Foto: Luis Macedo/Câmara dos Deputados

O plenário da Câmara aprovou, na quarta-feira (11) à noite, o texto-base do novo marco legal do saneamento básico. Foram 276 votos a favor, contra 124. A proposta abre espaço para a iniciativa privada atuar com mais vigor na exploração do setor e institui o regime de licitação nos municípios para a escolha das empresas que prestarão serviços de abastecimento de água, coleta e tratamento de esgoto.

O PL nº 3.261/19, de autoria do senador Tasso Jereissati (PSDB-CE), altera a Lei nº 11.445/07 com o intuito de aprimorar as condições estruturais do saneamento básico. Alegando que as cidades pequenas não atrairão empresas privadas para a prestação desse serviço, como prevê o projeto, a oposição montou uma estratégia para obstruir a votação, fazendo pedidos de destaques e emendas ao longo das deliberações.

Assim, 11 destaques com sugestões que podem modificar o texto final, antes de sua ida para o Senado,ficaram para ser votados amanhã.O governo estima que a universalização dos serviços de saneamento deva envolver investimentos da ordem de R$ 600 bilhões a R$ 700 bilhões.

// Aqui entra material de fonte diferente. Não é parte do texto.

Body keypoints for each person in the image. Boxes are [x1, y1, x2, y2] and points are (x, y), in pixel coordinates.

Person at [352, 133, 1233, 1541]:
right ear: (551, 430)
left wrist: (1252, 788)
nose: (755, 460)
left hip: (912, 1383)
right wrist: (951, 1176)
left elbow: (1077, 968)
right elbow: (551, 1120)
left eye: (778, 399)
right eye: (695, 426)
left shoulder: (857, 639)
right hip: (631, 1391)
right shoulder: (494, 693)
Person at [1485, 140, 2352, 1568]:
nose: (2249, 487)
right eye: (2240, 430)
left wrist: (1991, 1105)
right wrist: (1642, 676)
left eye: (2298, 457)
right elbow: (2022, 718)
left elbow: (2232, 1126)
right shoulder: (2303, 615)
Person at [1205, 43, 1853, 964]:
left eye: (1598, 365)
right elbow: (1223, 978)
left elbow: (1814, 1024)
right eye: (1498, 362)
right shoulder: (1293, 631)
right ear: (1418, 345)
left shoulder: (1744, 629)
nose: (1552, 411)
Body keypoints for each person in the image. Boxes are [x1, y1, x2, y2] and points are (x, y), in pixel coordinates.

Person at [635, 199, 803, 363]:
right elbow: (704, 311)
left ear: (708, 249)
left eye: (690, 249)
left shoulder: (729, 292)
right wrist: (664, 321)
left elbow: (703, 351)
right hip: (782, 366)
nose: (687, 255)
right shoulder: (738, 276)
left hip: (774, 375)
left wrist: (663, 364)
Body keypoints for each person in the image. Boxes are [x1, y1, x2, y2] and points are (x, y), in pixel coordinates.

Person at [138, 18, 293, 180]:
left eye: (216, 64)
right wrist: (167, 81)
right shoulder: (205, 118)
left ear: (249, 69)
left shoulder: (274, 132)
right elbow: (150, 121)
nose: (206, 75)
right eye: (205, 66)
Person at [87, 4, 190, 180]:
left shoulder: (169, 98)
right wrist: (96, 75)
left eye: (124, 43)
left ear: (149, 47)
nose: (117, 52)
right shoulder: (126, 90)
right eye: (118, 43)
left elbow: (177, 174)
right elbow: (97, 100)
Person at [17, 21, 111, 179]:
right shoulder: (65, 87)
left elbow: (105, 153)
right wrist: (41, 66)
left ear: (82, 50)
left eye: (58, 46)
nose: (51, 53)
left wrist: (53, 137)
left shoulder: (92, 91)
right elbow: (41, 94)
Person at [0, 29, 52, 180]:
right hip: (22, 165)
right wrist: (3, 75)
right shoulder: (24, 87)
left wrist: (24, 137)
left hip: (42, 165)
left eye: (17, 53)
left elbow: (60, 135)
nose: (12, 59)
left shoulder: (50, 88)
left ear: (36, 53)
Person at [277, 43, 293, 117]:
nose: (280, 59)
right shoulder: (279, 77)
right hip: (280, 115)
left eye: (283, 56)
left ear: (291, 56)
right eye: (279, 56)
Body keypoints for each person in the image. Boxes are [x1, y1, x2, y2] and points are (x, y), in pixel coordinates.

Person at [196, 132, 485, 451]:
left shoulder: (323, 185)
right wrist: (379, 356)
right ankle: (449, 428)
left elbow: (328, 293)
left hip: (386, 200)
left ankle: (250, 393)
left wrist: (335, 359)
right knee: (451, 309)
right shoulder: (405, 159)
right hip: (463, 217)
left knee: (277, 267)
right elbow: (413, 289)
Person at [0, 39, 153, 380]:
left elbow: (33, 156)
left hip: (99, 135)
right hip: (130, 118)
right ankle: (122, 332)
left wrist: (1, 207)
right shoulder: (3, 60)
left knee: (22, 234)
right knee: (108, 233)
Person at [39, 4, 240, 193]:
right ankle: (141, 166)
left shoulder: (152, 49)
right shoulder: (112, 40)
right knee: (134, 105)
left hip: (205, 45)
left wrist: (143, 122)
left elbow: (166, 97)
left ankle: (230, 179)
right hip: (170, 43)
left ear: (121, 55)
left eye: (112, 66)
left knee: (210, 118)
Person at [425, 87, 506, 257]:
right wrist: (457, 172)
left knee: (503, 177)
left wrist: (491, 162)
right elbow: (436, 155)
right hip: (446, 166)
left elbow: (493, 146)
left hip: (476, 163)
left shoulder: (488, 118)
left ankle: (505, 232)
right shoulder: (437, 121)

Os dados disponíveis mostram que o sistema de abastecimento de água está mais próximo da universalização: chegou a 169,1 milhões de habitantes (83,6% da população). Em relação ao tratamento de esgoto, a situação está distante. O serviço atende a 105,5 milhões de pessoas (53,2% da população), mas somente 46,3% de todo o esgoto produzido no país é efetivamente tratado.

Em um aceno aos estados, os deputados acolheram o pedido de sobrevida dos contratos de programa (fechados sem licitação,prática habitual entre municípios e companhias públicas de saneamento controladas por governos estaduais). Pela legislação em vigor, estatais privatizadas perdiam automaticamente os contratos.

Os contratos de programa em vigor e aqueles que já venceram poderão ser renovados por até mais 30 anos, desde que o processo não ultrapasse março de 2022. A medida tem potencial para aumentar o valor de mercado das estatais, o que elevaria a arrecadação dos estados quando as empresas fossem privatizadas. Hoje, o setor privado de serviços de saneamento responde por apenas 6% dos 5.570 municípios.

Apesar de ter cedido ao apelo das empresas estaduais, o relator do projeto, deputado Geninho Zuliani (DEM-SP), impôs metas de universalização. Até 2033, as empresas terão de garantir o atendimento de água potável a 99% da população e o de coleta e tratamento de esgoto a 90%. Quem ainda não possui metas no contrato terá de incluí-las por aditivo até março de 2022, ou corre o risco de vê-lo encerrado.